The Classical Form of Tay Sachs disease (TSD) is a fatal genetic disorder in children that causes progressive destruction of the central nervous system.
The disease is named for Warren Tay (1843-1927), a British ophthalmologist who in 1881 described a patient with a cherry-red spot on the retina of the eye. It is also named for
Bernard Sachs (1858-1944), a New York neurologist whose work several years later provided the first description of the cellular changes in Tay Sachs disease. Sachs also recognized
the familial nature of the disorder, and by observing numerous cases, ho noted that most babies with Tay Sachs disease were of eastern European Jewish origin.

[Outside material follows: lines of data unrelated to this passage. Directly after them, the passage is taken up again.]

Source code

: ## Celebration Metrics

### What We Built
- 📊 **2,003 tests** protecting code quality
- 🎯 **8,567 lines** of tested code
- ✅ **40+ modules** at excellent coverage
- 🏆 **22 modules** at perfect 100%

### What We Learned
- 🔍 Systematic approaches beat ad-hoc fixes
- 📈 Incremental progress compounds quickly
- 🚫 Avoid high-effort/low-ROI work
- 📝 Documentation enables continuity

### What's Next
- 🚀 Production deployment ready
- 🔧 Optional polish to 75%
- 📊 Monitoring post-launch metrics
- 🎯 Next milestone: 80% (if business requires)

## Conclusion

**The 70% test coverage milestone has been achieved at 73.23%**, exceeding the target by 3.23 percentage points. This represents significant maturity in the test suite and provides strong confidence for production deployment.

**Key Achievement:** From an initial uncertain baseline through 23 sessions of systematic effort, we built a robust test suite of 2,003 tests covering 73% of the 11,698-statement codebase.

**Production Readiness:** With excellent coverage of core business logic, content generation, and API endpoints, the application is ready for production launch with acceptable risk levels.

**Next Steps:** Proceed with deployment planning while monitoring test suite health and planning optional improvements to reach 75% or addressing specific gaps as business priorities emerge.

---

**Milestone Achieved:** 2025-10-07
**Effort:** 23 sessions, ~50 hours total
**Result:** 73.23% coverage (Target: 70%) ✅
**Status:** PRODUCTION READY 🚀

Tay-Sachs disease is caused by the absence of a vital enzyme called hexosaminidase A (Hex-A). Without Hex-A, a fatty substance or lipid called GM2 ganglioside accumulates
abnormally in cells, especially in the nerve cells of the brain. This ongoing accumulation causes progressive damage to the cells. The destructive process begins in the fetus early
in pregnancy, although the disease is not clinically apparent until the child is several months old. By the time a child with TSD is three or four years old, the nervous system is so
badly affected that life itself cannot be supported. Even with the best of care, all children with classical TSD die early in childhood, usually by the age of five.
A baby with Tay-Sachs disease appears normal at birth and seems to develop normally until about six months of age. The first signs of TSD can vary and are evident at different
ages in affected children. Initially, development slows, there is a loss of peripheral vision, and the child exhibits an abnormal startle response. By about two years of age, most
children experience recurrent seizures and diminishing mental function. The infant gradually regresses, losing skills one by one, and is eventually unable to crawl, turn over, sit,
or reach out. Other symptoms include increasing loss of coordination, progressive inability to swallow and breathing difficulties. Eventually, the child becomes blind, mentally
retarded, paralyzed, and non-responsive to his or her environment.
To date, there is no cure or effective treatment for TSD. However, there is active research being done in many investigative laboratories in the U.S. and around the world. The
uses of enzyme replacement therapy to provide the Hex-A which is missing in babies with TSD has been explored. Although this approach is promising, scientists still face serious
obstacles. Because the disease affects brain cells which are protected by the blood-brain barrier, enzymes like Hex-A are blocked from entering the brain from the blood. Bone marrow
transplantation has also been attempted but to date has not been successful in reversing or slowing damage to the central nervous system in babies with TSD.